Qu’il nous soit seulement permis de demander pourquoi les Juifs, qui avaient une si grande horreur pour les Égyptiens, prirent pourtant toutes les coutumes égyptiennes : la circoncision, les ablutions, les jeûnes, les robes de lin, le bouc émissaire, la vache rousse, le serpent d’airain, et cent autres usages ?

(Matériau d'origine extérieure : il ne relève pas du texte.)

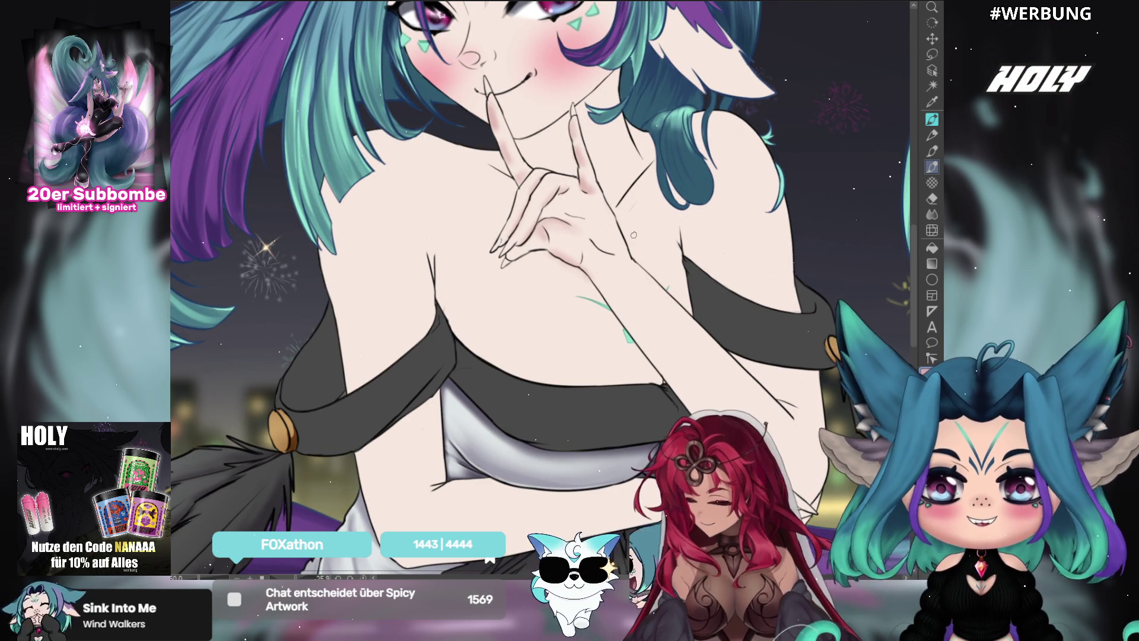
key(h)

Quelle langue parlaient-ils dans le désert ? Il est dit au psaume LXXX[1], qu’ils n’entendirent pas l’idiome qu’on parlait au delà de la mer Rouge. Leur langage, au sortir de l’Égypte, était-il égyptien ? Mais pourquoi ne retrouve-t-on, dans les caractères dont ils se servent, aucune trace des caractères d’Égypte ? Pourquoi aucun mot égyptien dans leur patois mêlé de tyrien, d’azotien, et de syriaque corrompu ?

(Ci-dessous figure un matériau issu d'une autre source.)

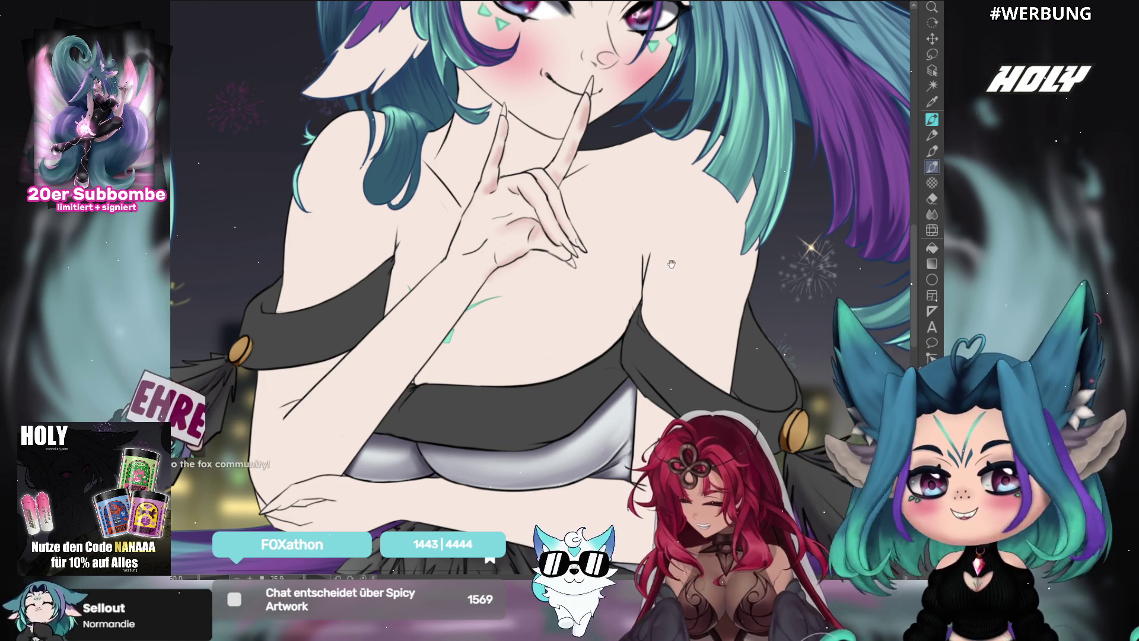
drag(707, 321, 743, 283)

Quel était le pharaon sous lequel ils s’enfuirent ? Était-ce l’Éthiopien Actisan[2], dont il est dit dans Diodore de Sicile qu’il bannit une troupe de voleurs vers le mont Sina, après leur avoir fait couper le nez ?

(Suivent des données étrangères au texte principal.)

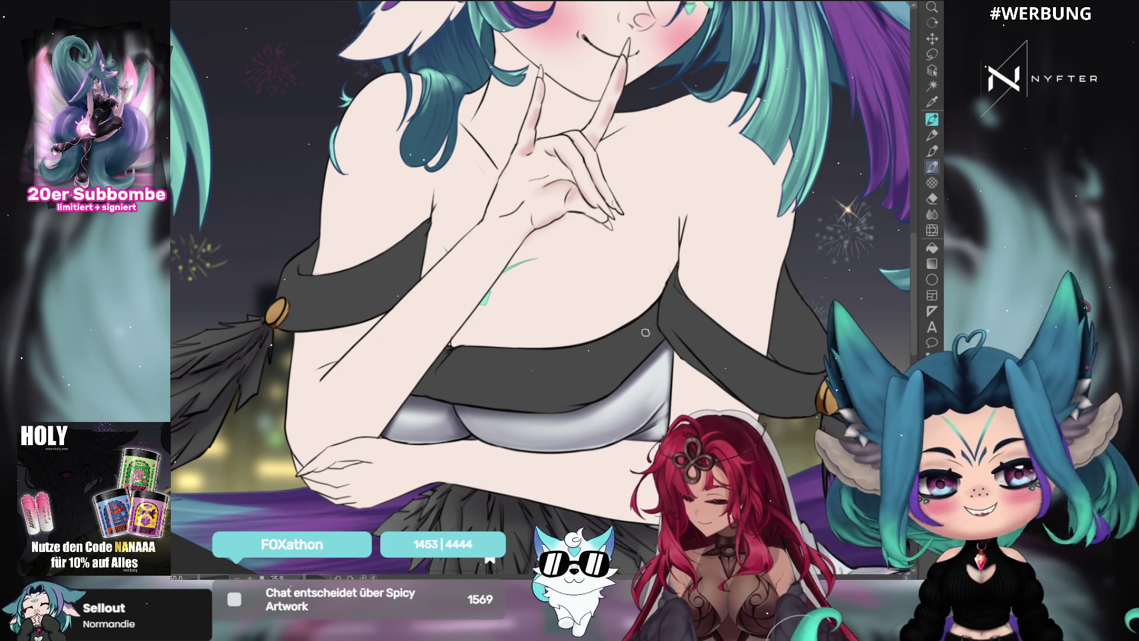
scroll(591, 270, down, 2)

Quel prince régnait à Tyr lorsque les Juifs entrèrent dans le pays de Chanaan ? Le pays de Tyr et de Sidon était-il alors une république ou une monarchie ?

D’où vient que Sanchoniathon, qui était de Phénicie, ne parle point des Hébreux ? S’il en avait parlé, Eusèbe, qui rapporte des pages entières de Sanchoniathon, n’aurait-il pas fait valoir un si glorieux témoignage en faveur de la nation hébraïque ?

Pourquoi, ni dans les monuments qui nous restent de l’Égypte, ni dans le Shasta et dans le Veidam des Indiens, ni dans les Cinq Kings des Chinois, ni dans les lois de Zoroastre, ni dans aucun ancien auteur grec, ne trouve-t-on aucun des noms des premiers patriarches juifs, qui sont la source du genre humain ?

Comment Noé, le restaurateur de la race des hommes, dont

  1. Vers. 6. (Note de Voltaire.)
  2. L’édition originale et les diverses réimpressions faites jusqu’à l’édition de Beuchot portent Catisan. Beuchot corrigea cette faute typographique. En citant le passage, en 1771, dans les Questions sur l’Encyclopédie, l’auteur écrivit Actisan. Il avait aussi écrit Actisan dans la Défense de mon oncle (voyez tome XXVI, page 423). Il a écrit Actisanès dans le chapitre XIV de Dieu et les Hommes ; voyez plus loin. Dans Diodore de Sicile, I, IX, on lit Actisanes.